Work order
Can you continue the passage about Covid-19's impact on India's economy from where it stops?

Selected excerpt
India, which is the second worst-affected nation globally in terms of the Covid-19 outbreak has been facing the wrath of the pandemic as the Indian economy is going through one of the toughest times.
The series of nationwide lockdowns imposed to tackle the Coronavirus outbreak made everything in the country came to a standstill. Many industries and firms faced severe losses.
Raising many fears about the severe impact left by the Coronavirus on the Indian economy, the recent report issued by global forecasts and analysis firm Oxford Economics revised its prediction on India's growth.
In the report, Oxford Economics opined that the Indian economy takes the impact left by the novel Coronavirus for the next five years, i.e 2025.
According to the report, India could register a growth rate of 4.5 percent over the next five years. The growth rate of the country stood at 6.5 percent before the pandemic hit the nation.

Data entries
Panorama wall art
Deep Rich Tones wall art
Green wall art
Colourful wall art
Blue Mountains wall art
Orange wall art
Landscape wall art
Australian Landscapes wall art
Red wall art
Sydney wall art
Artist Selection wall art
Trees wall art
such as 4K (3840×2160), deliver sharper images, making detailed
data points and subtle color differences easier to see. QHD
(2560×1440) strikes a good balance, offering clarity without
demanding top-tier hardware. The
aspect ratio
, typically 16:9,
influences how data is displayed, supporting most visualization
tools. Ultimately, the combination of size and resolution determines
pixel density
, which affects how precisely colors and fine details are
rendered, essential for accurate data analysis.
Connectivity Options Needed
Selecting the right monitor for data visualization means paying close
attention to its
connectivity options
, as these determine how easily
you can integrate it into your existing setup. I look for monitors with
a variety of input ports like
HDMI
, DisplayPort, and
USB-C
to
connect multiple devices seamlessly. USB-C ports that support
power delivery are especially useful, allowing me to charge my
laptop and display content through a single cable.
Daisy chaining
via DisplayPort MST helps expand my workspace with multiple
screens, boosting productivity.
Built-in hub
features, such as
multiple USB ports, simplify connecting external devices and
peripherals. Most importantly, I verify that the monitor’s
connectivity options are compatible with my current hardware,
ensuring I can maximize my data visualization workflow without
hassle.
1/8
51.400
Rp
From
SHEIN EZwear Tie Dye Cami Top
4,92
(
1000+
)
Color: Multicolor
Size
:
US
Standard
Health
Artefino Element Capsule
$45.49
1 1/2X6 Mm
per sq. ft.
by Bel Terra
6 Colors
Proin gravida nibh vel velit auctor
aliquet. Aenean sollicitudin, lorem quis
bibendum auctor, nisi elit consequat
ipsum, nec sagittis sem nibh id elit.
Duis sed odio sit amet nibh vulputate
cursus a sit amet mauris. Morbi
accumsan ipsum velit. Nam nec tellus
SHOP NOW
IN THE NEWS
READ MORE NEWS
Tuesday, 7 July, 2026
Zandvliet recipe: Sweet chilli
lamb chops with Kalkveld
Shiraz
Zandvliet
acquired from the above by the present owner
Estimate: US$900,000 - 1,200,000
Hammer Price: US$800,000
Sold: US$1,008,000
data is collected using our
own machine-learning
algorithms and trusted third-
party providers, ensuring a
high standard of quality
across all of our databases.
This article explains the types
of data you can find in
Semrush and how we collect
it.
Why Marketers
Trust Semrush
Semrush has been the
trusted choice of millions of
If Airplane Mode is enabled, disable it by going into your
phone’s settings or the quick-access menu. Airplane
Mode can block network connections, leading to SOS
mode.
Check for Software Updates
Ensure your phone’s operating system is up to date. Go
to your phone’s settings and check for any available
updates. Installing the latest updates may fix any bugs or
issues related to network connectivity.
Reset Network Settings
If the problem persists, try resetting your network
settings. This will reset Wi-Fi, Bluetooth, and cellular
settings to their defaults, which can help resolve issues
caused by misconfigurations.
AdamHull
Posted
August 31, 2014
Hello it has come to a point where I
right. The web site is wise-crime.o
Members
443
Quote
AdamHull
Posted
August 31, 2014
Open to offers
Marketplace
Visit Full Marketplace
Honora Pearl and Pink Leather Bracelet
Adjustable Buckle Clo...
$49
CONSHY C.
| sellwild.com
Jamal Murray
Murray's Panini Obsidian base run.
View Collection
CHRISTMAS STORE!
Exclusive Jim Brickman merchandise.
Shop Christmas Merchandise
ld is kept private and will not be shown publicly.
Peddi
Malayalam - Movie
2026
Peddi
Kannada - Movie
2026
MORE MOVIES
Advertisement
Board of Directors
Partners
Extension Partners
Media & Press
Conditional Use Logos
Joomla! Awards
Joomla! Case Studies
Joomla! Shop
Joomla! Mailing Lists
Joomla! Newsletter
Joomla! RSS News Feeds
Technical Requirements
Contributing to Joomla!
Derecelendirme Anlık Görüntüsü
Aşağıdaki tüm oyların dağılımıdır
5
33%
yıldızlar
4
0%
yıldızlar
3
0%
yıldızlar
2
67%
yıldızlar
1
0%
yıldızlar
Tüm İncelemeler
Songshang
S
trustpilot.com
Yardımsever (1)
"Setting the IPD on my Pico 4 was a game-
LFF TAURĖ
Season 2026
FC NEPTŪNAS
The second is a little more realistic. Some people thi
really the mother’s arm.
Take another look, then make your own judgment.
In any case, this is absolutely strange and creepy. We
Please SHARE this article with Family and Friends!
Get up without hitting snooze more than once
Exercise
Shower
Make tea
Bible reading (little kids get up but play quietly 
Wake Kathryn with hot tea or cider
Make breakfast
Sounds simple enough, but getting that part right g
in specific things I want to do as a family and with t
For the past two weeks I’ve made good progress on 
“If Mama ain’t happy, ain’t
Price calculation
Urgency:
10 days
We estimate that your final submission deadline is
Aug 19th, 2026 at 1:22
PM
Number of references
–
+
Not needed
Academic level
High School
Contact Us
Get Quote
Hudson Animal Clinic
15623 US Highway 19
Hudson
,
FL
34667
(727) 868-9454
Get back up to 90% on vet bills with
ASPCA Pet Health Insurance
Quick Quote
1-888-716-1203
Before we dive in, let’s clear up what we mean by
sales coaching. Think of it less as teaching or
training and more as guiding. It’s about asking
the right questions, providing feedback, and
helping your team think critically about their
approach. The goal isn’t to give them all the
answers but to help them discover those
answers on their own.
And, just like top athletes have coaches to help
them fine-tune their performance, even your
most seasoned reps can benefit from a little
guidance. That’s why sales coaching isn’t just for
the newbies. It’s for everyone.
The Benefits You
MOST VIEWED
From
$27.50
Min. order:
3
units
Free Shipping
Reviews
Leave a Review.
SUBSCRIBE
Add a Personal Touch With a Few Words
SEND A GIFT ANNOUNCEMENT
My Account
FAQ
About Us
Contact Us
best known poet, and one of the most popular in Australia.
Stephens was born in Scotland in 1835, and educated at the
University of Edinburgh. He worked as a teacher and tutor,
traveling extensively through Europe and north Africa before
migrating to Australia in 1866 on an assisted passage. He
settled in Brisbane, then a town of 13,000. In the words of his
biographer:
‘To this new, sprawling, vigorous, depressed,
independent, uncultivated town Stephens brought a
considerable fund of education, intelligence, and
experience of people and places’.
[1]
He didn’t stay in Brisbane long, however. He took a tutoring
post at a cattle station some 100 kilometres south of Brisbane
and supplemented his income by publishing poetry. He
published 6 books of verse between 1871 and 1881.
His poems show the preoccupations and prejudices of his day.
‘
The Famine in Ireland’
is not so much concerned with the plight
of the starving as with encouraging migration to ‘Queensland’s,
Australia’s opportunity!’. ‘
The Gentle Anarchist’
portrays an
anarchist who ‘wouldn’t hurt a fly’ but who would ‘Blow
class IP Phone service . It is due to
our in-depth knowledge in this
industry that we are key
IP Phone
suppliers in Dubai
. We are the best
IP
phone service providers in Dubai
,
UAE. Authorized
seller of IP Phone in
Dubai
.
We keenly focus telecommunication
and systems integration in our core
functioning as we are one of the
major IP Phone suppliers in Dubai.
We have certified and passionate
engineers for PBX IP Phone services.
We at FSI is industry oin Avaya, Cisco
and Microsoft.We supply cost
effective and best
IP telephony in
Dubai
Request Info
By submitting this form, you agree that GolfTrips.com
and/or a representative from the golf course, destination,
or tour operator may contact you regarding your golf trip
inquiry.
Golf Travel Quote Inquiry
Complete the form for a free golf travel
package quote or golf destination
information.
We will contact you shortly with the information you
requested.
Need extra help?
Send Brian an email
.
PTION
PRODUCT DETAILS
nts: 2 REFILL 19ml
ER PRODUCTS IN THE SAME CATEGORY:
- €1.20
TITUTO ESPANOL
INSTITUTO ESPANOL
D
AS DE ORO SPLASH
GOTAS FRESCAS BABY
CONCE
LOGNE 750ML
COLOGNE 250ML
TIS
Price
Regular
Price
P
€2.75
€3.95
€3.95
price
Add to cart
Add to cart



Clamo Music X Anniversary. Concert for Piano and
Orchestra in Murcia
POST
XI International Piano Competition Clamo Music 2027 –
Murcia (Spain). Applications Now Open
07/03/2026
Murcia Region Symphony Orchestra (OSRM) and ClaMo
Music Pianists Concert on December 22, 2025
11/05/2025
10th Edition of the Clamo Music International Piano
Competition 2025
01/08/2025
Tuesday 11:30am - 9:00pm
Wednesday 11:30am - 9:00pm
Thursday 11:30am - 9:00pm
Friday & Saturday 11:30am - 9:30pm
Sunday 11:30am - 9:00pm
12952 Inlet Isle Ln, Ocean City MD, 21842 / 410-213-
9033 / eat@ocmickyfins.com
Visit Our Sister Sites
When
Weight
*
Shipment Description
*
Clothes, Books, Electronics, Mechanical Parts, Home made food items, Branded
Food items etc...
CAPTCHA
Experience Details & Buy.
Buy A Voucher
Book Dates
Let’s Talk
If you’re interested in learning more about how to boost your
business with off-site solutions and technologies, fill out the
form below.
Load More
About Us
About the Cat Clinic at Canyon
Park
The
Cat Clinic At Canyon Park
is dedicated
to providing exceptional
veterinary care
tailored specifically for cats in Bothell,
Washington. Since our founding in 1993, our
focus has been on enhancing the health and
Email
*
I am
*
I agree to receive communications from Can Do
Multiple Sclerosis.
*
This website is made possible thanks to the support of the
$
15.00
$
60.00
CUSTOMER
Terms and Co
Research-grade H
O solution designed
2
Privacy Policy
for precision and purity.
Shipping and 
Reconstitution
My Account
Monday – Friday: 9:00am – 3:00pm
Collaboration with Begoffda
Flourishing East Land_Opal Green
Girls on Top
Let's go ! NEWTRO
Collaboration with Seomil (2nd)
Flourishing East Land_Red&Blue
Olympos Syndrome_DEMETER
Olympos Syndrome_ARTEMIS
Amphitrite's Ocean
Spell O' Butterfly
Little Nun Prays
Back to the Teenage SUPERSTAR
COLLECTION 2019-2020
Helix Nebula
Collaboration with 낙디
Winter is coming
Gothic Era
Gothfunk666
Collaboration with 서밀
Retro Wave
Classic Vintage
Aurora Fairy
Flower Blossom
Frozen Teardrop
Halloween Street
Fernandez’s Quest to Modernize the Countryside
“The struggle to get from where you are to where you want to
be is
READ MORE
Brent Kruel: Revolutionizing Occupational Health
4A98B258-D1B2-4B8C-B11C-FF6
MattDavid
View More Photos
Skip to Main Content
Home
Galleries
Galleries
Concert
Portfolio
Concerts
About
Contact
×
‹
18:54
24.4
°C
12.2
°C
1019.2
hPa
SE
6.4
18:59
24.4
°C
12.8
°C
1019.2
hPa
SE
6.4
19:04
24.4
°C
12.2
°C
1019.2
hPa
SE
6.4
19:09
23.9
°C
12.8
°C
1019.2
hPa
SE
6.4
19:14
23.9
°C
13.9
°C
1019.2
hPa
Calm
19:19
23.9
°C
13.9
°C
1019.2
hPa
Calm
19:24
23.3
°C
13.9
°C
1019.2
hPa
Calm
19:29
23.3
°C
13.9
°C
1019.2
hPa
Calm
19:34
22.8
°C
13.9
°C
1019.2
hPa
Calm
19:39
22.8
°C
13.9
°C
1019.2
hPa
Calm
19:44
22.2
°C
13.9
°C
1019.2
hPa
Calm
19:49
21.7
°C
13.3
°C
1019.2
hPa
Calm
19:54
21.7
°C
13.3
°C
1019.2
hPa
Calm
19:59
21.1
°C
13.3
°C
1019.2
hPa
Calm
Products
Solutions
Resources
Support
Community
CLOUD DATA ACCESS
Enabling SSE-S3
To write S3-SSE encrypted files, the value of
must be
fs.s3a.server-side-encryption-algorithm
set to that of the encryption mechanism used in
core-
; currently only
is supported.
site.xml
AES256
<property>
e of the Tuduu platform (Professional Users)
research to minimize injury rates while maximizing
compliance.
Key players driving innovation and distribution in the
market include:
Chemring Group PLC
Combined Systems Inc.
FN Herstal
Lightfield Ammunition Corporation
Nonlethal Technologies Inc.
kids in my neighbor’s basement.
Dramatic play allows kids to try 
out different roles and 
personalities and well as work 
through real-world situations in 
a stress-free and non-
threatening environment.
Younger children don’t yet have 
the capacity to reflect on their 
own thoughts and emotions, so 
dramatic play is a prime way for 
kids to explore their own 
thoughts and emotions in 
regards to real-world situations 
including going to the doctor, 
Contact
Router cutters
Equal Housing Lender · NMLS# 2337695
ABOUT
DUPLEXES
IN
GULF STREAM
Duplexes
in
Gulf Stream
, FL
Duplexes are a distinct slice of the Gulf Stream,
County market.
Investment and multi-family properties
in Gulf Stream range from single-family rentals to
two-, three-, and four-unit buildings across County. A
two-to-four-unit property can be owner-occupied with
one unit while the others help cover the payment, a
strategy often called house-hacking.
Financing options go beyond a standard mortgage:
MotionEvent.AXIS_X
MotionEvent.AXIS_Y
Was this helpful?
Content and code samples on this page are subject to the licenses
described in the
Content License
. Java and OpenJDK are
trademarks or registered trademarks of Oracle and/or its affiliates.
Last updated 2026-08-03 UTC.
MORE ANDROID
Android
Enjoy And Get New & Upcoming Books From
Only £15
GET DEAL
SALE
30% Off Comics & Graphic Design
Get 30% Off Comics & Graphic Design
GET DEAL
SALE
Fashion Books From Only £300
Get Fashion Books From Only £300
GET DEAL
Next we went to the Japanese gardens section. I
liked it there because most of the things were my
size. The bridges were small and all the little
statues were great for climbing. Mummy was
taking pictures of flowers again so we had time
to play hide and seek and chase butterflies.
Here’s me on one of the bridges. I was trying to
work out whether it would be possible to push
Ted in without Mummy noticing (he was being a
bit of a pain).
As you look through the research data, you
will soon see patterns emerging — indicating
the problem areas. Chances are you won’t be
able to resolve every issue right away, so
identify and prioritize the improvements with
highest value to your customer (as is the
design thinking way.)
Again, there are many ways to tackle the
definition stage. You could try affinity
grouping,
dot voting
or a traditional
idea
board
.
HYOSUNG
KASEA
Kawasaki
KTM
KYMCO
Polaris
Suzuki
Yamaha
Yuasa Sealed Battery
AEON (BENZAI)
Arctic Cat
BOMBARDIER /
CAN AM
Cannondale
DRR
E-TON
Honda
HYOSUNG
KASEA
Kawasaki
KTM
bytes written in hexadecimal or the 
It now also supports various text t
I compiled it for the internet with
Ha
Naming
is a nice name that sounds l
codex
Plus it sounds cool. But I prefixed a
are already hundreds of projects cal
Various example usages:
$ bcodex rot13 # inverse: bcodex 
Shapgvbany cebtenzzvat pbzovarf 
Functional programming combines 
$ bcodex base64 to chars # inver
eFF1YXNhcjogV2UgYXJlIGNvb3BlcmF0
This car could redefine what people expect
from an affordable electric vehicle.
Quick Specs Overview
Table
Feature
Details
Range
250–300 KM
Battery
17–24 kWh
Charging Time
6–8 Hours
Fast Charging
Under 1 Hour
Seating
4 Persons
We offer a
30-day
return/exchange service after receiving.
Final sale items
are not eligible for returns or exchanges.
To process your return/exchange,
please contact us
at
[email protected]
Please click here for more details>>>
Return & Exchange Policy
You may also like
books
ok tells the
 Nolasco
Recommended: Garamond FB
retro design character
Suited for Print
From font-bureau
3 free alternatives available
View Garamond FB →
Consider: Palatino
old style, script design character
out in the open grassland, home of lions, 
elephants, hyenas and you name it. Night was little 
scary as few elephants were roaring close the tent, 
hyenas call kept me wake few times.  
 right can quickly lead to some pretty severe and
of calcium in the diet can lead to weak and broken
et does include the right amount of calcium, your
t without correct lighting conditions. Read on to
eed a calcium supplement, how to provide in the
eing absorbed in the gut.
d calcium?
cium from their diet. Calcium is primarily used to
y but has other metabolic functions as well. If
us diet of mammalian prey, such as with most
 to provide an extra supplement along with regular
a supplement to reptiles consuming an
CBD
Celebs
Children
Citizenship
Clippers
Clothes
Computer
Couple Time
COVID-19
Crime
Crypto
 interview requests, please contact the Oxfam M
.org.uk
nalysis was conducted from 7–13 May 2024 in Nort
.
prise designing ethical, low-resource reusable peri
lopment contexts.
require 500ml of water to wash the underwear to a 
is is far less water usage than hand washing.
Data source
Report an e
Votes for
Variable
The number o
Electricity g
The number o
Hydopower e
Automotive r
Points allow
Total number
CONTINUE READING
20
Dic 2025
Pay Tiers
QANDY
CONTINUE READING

Result of this task
To make the predictions, the report pointed out issues like the fallout of the banking sector and the loss in the labor market and attributed the possible prolonged downfall to these factors.
After imposing the lockdowns, the Centre led by Narendra Modi announced a massive package of Rs 20 lakh by the name Aatmanirbhar package to boost the Indian economy.
However, the package couldn't help the Indian economy much. The automobile sector, which went through severe losses barely managed to make any transactions after the lockdown was lifted.
The economic crisis in India, which is dubbed as the biggest economic crisis since 1979, resulted in several sectors suffer a lot. The automobile sector has faced a brutal shock with the lockdown.